According to the Washington Post, corrections officers from Texas, Georgia, Oklahoma and Missouri were identified in the posts. Prison officials have responded to both the Post and the Chronicle saying they’re investigating the matter.
“The Texas Department of Criminal Justice is aware of the so-called feel cute challenge currently on social media,” prison spokesman Jeremy Desel told the Chronicle earlier this week. “A handful of correctional officers employed by this agency are under investigation for on and off-duty conduct violations as a result of the alleged posting of inappropriate photographs on social media.”
But while it’s convenient to point the finger at a handful of inept corrections officers, disciplining them, or even firing them, it won’t actually make much of a dent into the larger, more pervasive issue at play here.
Because if we decoct what’s happening in these posts—if we really boil it down—what we see are a group of people tasked with enforcing a system that is fundamentally inhumane. A system that is not concerned with the people it employs nor the people it holds behind bars. It is not concerned with the humanity of the guard nor the prisoner—and we know this because so many have reported on these conditions, and yet so little has changed.
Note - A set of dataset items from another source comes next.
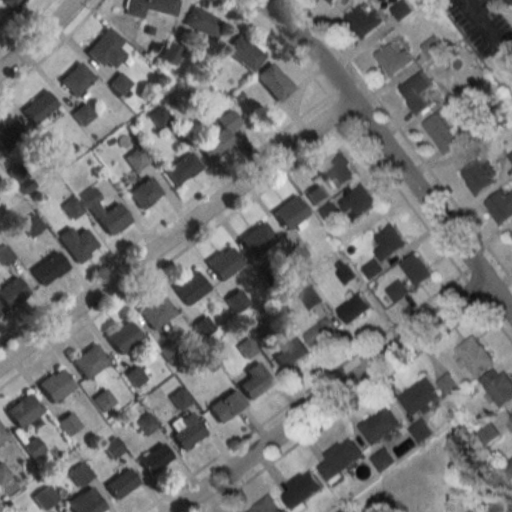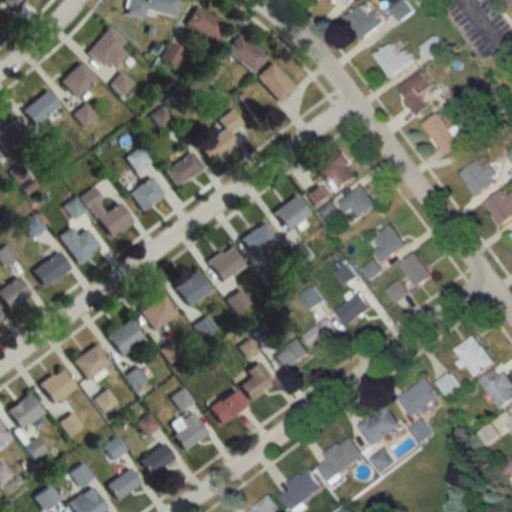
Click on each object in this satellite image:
building: (329, 1)
building: (510, 2)
building: (15, 3)
building: (149, 7)
building: (363, 21)
building: (202, 23)
road: (41, 37)
road: (484, 37)
building: (431, 47)
building: (105, 48)
building: (243, 52)
building: (170, 53)
building: (392, 59)
building: (206, 69)
building: (75, 79)
building: (273, 81)
building: (118, 83)
building: (415, 92)
building: (37, 107)
building: (81, 114)
building: (158, 117)
building: (441, 133)
building: (10, 135)
building: (219, 137)
road: (392, 151)
building: (510, 155)
building: (135, 159)
building: (181, 168)
building: (335, 172)
building: (16, 173)
building: (478, 175)
building: (143, 192)
building: (315, 195)
building: (357, 201)
building: (500, 205)
building: (327, 211)
building: (103, 212)
building: (289, 212)
road: (176, 229)
building: (510, 234)
building: (256, 238)
building: (75, 242)
building: (388, 242)
building: (223, 263)
building: (47, 268)
building: (371, 268)
building: (415, 269)
building: (346, 274)
building: (188, 287)
building: (396, 290)
building: (11, 292)
building: (235, 300)
building: (353, 308)
building: (155, 311)
building: (320, 333)
building: (121, 337)
building: (291, 355)
building: (474, 355)
building: (88, 361)
building: (253, 381)
building: (447, 384)
building: (53, 385)
building: (497, 386)
road: (327, 394)
building: (419, 396)
building: (225, 406)
building: (21, 410)
building: (511, 416)
building: (67, 423)
building: (145, 423)
building: (379, 425)
building: (185, 429)
building: (420, 430)
building: (2, 434)
building: (32, 447)
building: (111, 447)
building: (339, 457)
building: (153, 458)
building: (78, 473)
building: (120, 482)
building: (300, 488)
building: (85, 501)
We know that prisoners and their families have talked about prison abuses for years, and no one has listened. But let a few corrections officers show their asses on social media, and suddenly these institutions are concerned with impropriety.
“The families are enraged, this is a ‘gotcha’ moment for them,” Jennifer Erschabek, executive director of Texas Inmate Families Association told the Chronicle. “So many times they have reported these types of incidents in these memes only to be told that there was no evidence.”